A man charged with Impaired Driving makes a motion to set aside the production order requesting his medical records. In cases where it’s suspected a person has been driving while impaired, the police may be able to get an order for an accused person’s medical records. They get those records to use as evidence of impairment.
In some cases, the Court will decide evidentiary issues on the day of the trial, and in others, the Court will conduct a voir dire (hearing to decide legal issues) before the trial so the lawyers have time to prepare their cases.
In this case, the judge dismissed the application:
 In this case I have determined that Constable LeBlanc acted reasonably and with due diligence on September 3-4, 2013 with respect to the investigation of Mr. King. I do not find that Mr. King’s defence has been prejudiced by the use of a Production Order. This was one of the options available to the police. Hence, the application to set aside the Production Order is dismissed. (R. v. King, 2014 SKPC 203)

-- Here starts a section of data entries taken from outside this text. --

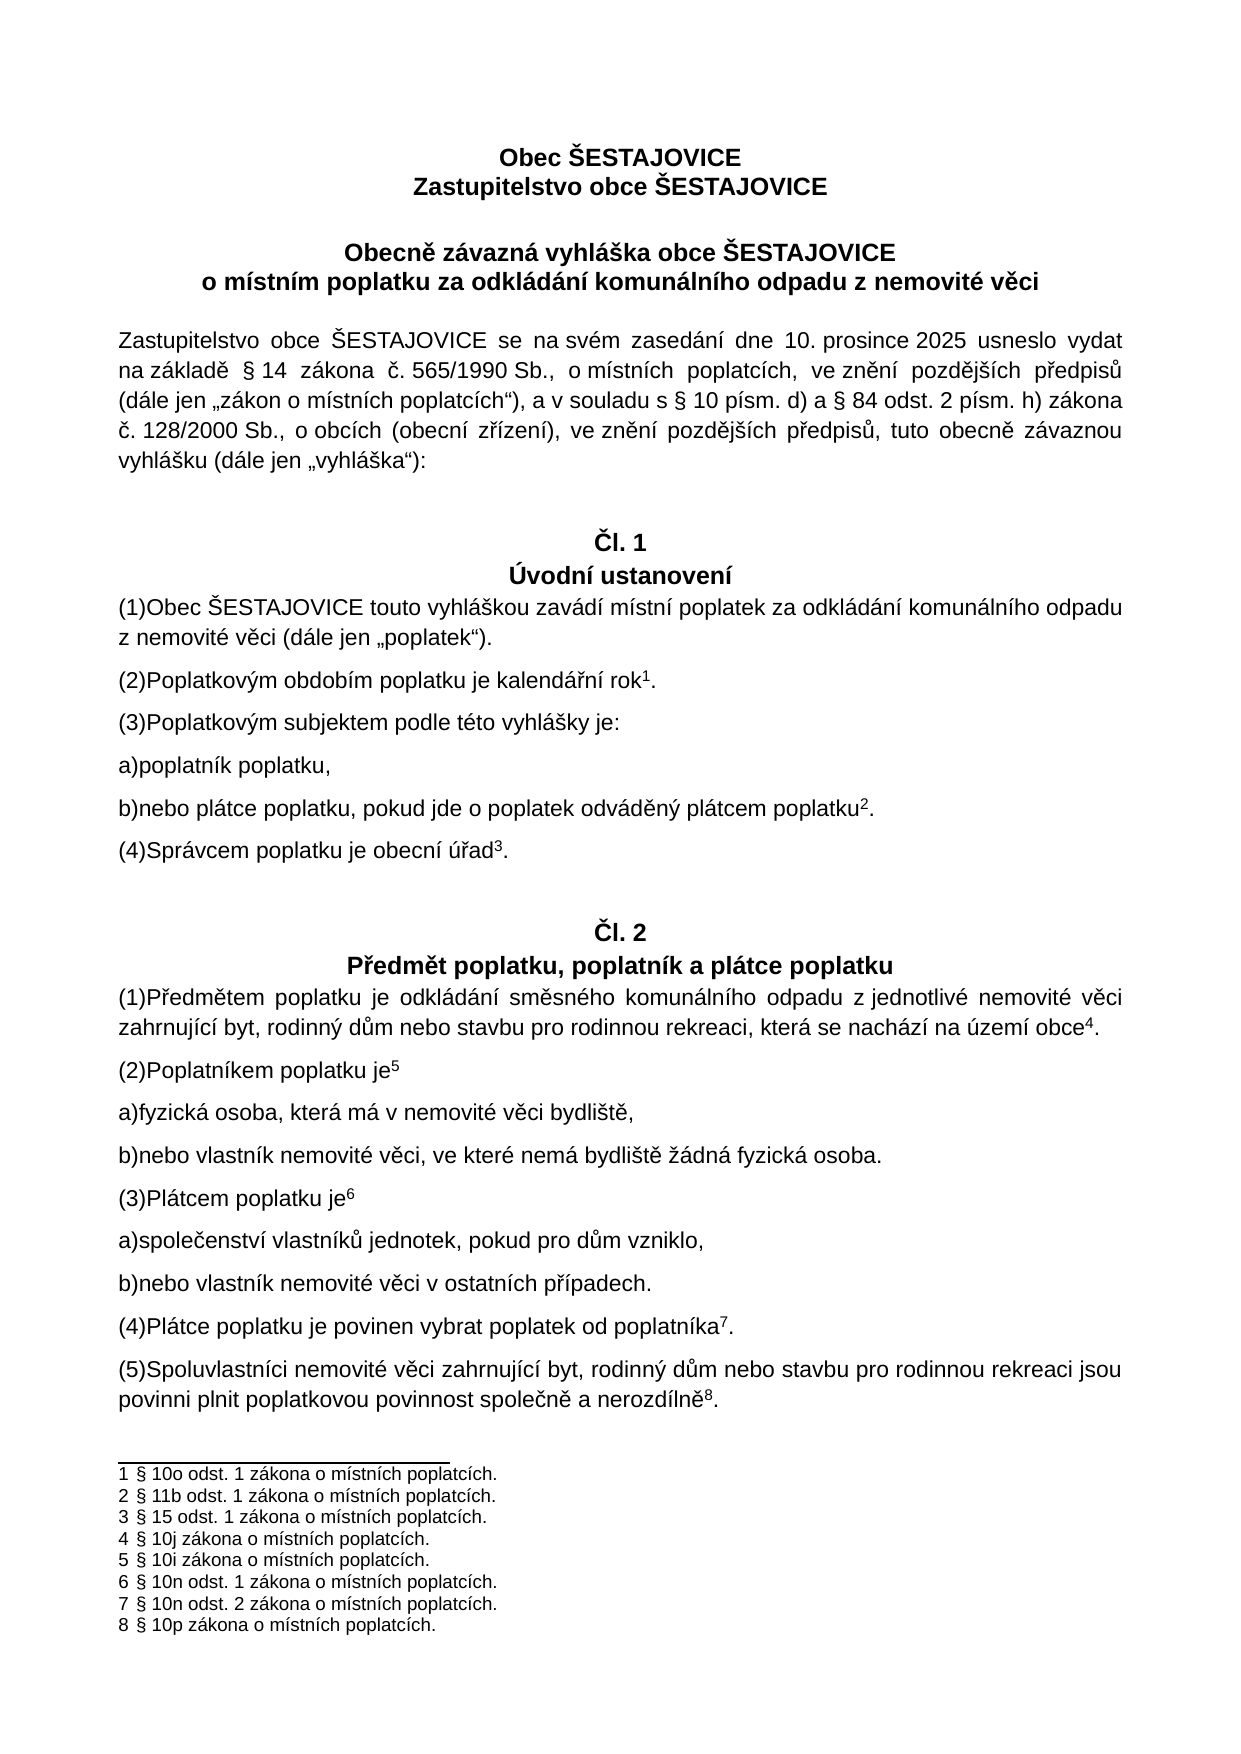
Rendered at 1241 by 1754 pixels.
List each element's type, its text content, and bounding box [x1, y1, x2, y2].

list Správcem poplatku je obecní úřad. [118, 837, 1122, 864]
list společenství vlastníků jednotek, pokud pro dům vzniklo, [118, 1227, 1122, 1254]
list fyzická osoba, která má v nemovité věci bydliště, [118, 1099, 1122, 1126]
list nebo vlastník nemovité věci, ve které nemá bydliště žádná fyzická osoba. [118, 1142, 1122, 1168]
text Obec ŠESTAJOVICE Zastupitelstvo obce ŠESTAJOVICE [118, 143, 1122, 201]
list § 10i zákona o místních poplatcích. [118, 1549, 1122, 1571]
list § 10n odst. 1 zákona o místních poplatcích. [118, 1571, 1122, 1592]
list Spoluvlastníci nemovité věci zahrnující byt, rodinný dům nebo stavbu pro rodinnou rekreaci jsou povinni plnit poplatkovou povinnost společně a nerozdílně. [118, 1356, 1122, 1412]
subtitle Čl. 1 Úvodní ustanovení [118, 528, 1122, 589]
list nebo plátce poplatku, pokud jde o poplatek odváděný plátcem poplatku. [118, 795, 1122, 821]
list § 10j zákona o místních poplatcích. [118, 1528, 1122, 1549]
list § 11b odst. 1 zákona o místních poplatcích. [118, 1484, 1122, 1506]
list Poplatkovým obdobím poplatku je kalendářní rok. [118, 667, 1122, 693]
list Obec ŠESTAJOVICE touto vyhláškou zavádí místní poplatek za odkládání komunálního odpadu z nemovité věci (dále jen „poplatek“). [118, 594, 1122, 650]
text Zastupitelstvo obce ŠESTAJOVICE se na svém zasedání dne 10. prosince 2025 usneslo vydat na základě § 14 zákona č. 565/1990 Sb., o místních poplatcích, ve znění pozdějších předpisů (dále jen „zákon o místních poplatcích“), a v souladu s § 10 písm. d) a § 84 odst. 2 písm. h) zákona č. 128/2000 Sb., o obcích (obecní zřízení), ve znění pozdějších předpisů, tuto obecně závaznou vyhlášku (dále jen „vyhláška“): [118, 327, 1122, 474]
list § 10o odst. 1 zákona o místních poplatcích. [118, 1463, 1122, 1484]
list Plátce poplatku je povinen vybrat poplatek od poplatníka. [118, 1313, 1122, 1339]
list poplatník poplatku, [118, 752, 1122, 778]
list § 15 odst. 1 zákona o místních poplatcích. [118, 1506, 1122, 1528]
list Poplatníkem poplatku je [118, 1057, 1122, 1083]
list Poplatkovým subjektem podle této vyhlášky je: [118, 709, 1122, 736]
list § 10p zákona o místních poplatcích. [118, 1614, 1122, 1635]
list Předmětem poplatku je odkládání směsného komunálního odpadu z jednotlivé nemovité věci zahrnující byt, rodinný dům nebo stavbu pro rodinnou rekreaci, která se nachází na území obce. [118, 984, 1122, 1040]
subtitle Obecně závazná vyhláška obce ŠESTAJOVICE o místním poplatku za odkládání komunálního odpadu z nemovité věci [118, 238, 1122, 295]
list § 10n odst. 2 zákona o místních poplatcích. [118, 1592, 1122, 1614]
list Plátcem poplatku je [118, 1185, 1122, 1211]
subtitle Čl. 2 Předmět poplatku, poplatník a plátce poplatku [118, 918, 1122, 979]
list nebo vlastník nemovité věci v ostatních případech. [118, 1270, 1122, 1297]
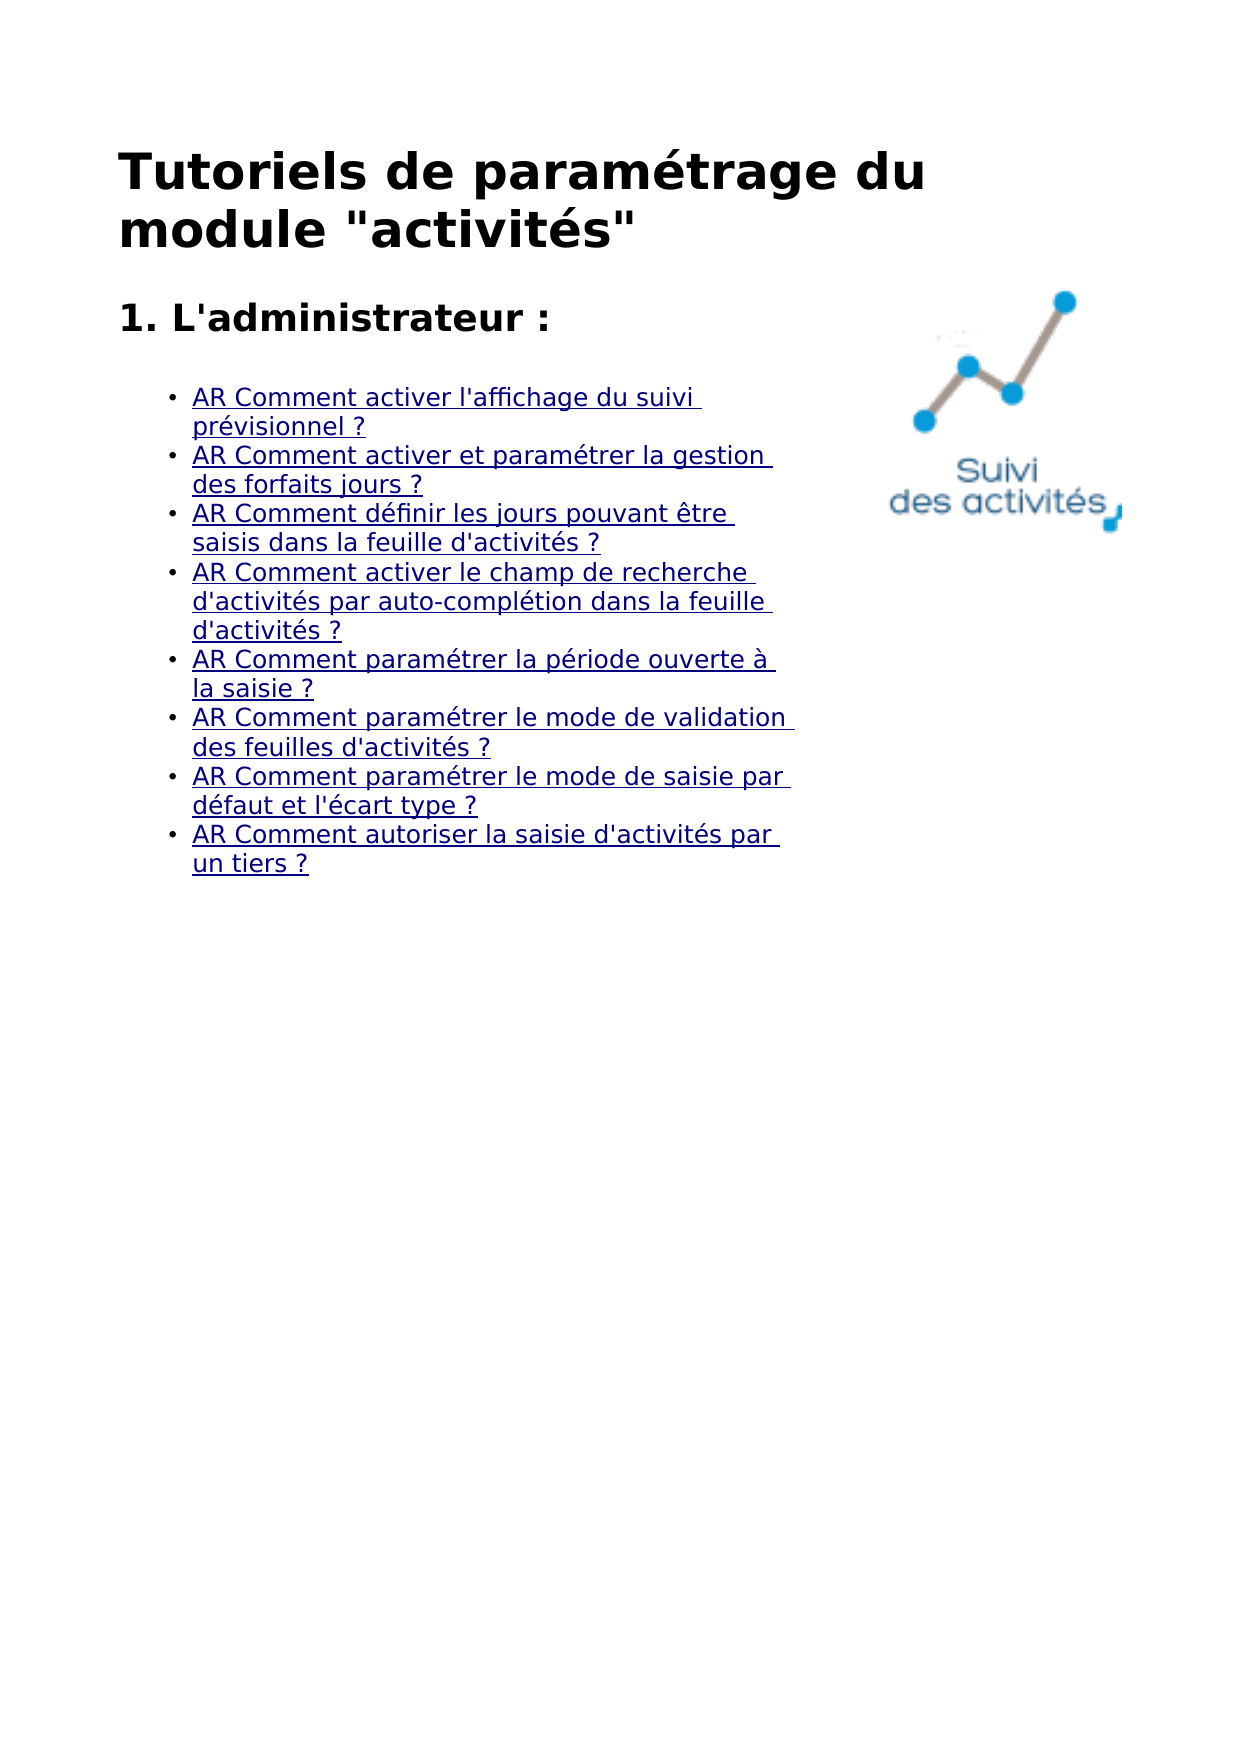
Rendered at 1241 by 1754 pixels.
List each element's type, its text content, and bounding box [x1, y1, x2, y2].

table_header [821, 272, 1122, 908]
table_header 1. L'administrateur : AR Comment activer l'affichage du suivi prévisionnel ? AR Comment activer et paramétrer la gestion des forfaits jours ? AR Comment définir les jours pouvant être saisis dans la feuille d'activités ? AR Comment activer le champ de recherche d'activités par auto-complétion dans la feuille d'activités ? AR Comment paramétrer la période ouverte à la saisie ? AR Comment paramétrer le mode de validation des feuilles d'activités ? AR Comment paramétrer le mode de saisie par défaut et l'écart type ? AR Comment autoriser la saisie d'activités par un tiers ? [118, 272, 821, 908]
picture [868, 272, 1123, 548]
subtitle Tutoriels de paramétrage du module "activités" [118, 143, 1122, 259]
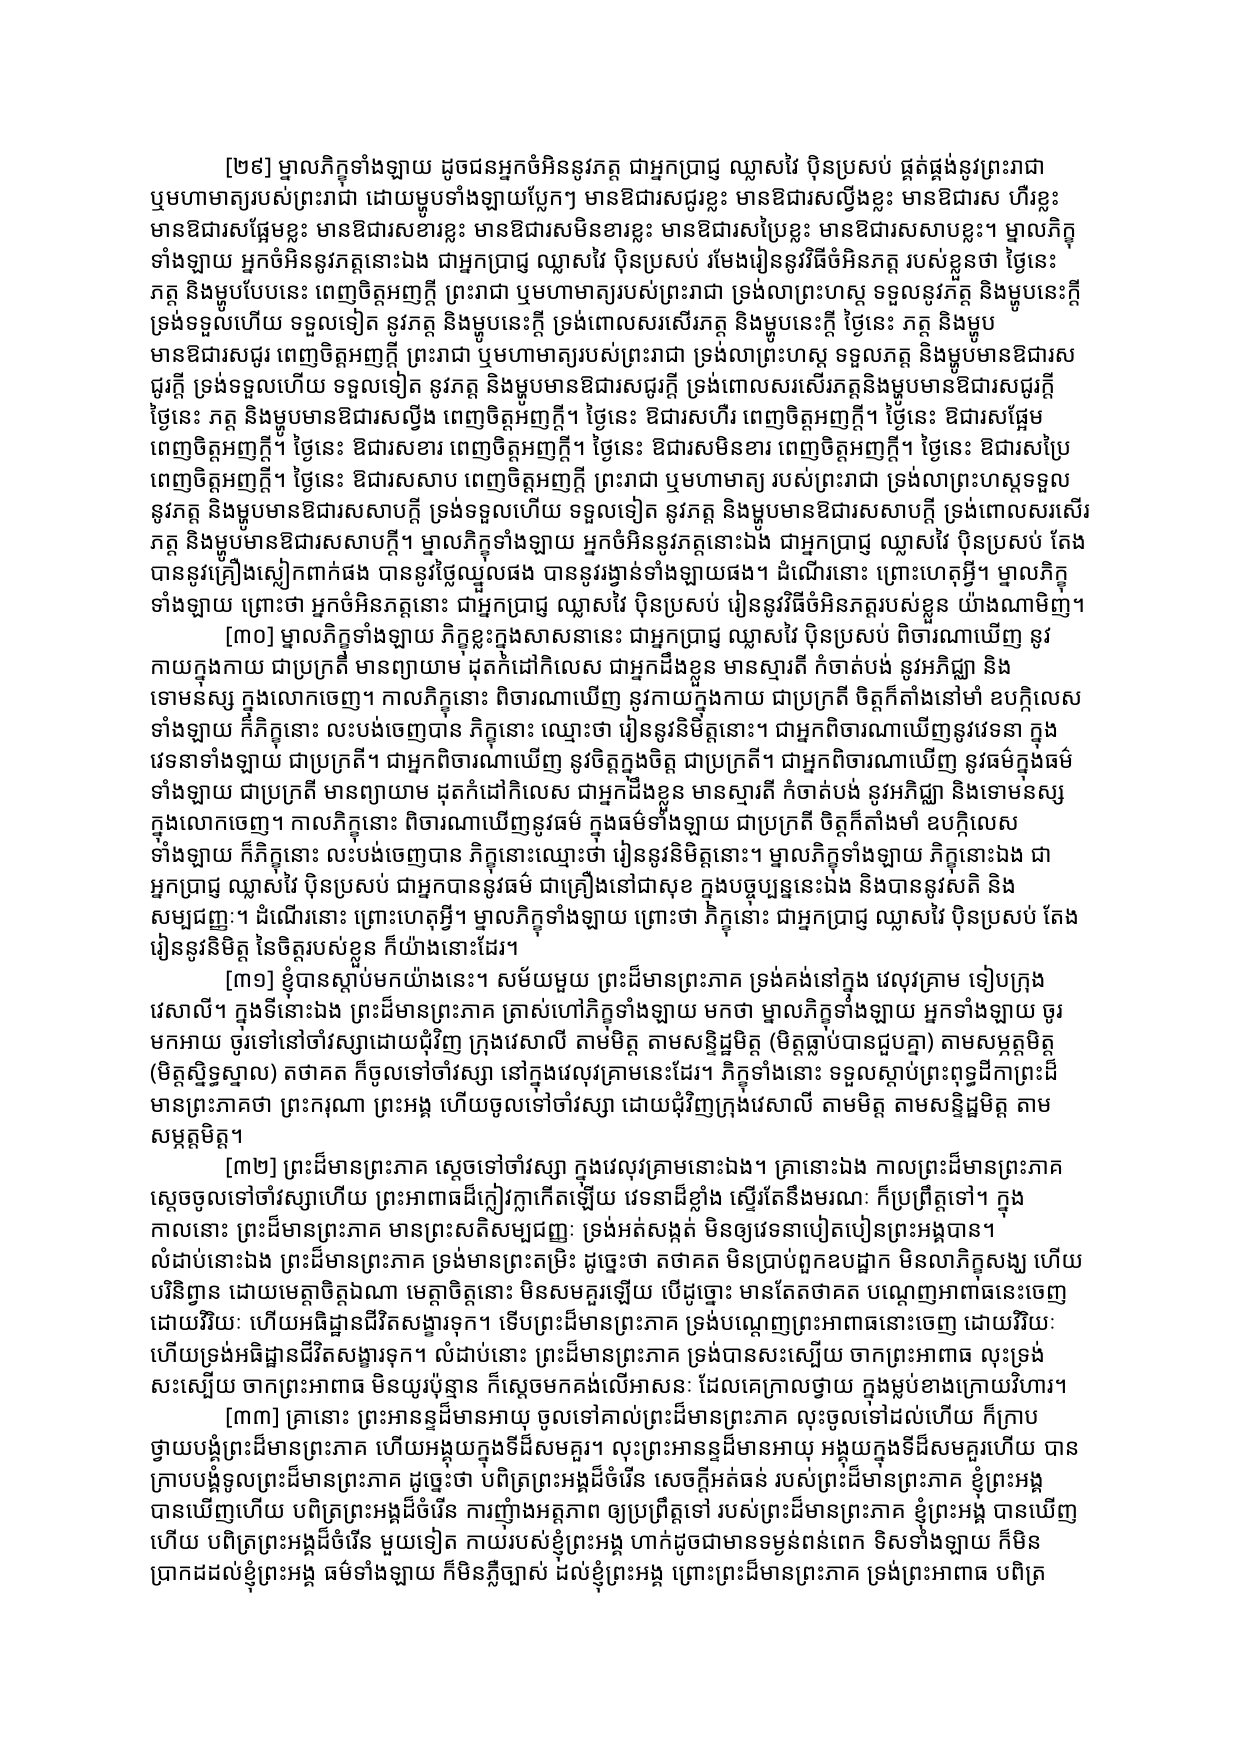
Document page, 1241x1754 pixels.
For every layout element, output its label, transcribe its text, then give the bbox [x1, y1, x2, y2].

The Court repeated the following law:
254(3) If a peace officer has reasonable grounds to believe that a person is committing, or at any time within the preceding three hours has committed, an offence under section 253 as a result of the consumption of alcohol, the peace officer may, by demand made as soon as practicable, require the person
(a) to provide, as soon as practicable,
(i) samples of breath that, in a qualified technician’s opinion, will enable a proper analysis to be made to determine the concentration, if any, of alcohol in the person’s blood, or
(ii) if the peace officer has reasonable grounds to believe that, because of their physical condition, the person may be incapable of providing a sample of breath or it would be impracticable to obtain a sample of breath, samples of blood that, in the opinion of the qualified medical practitioner or qualified technician taking the samples, will enable a proper analysis to be made to determine the concentration, if any, of alcohol in the person’s blood; …
(4) Samples of blood may be taken from a person under subsection (3) or (3.4) only by or under the direction of a qualified medical practitioner who is satisfied that taking the samples would not endanger the person’s life or health.
The application was dismissed and the case was put back to the trial date.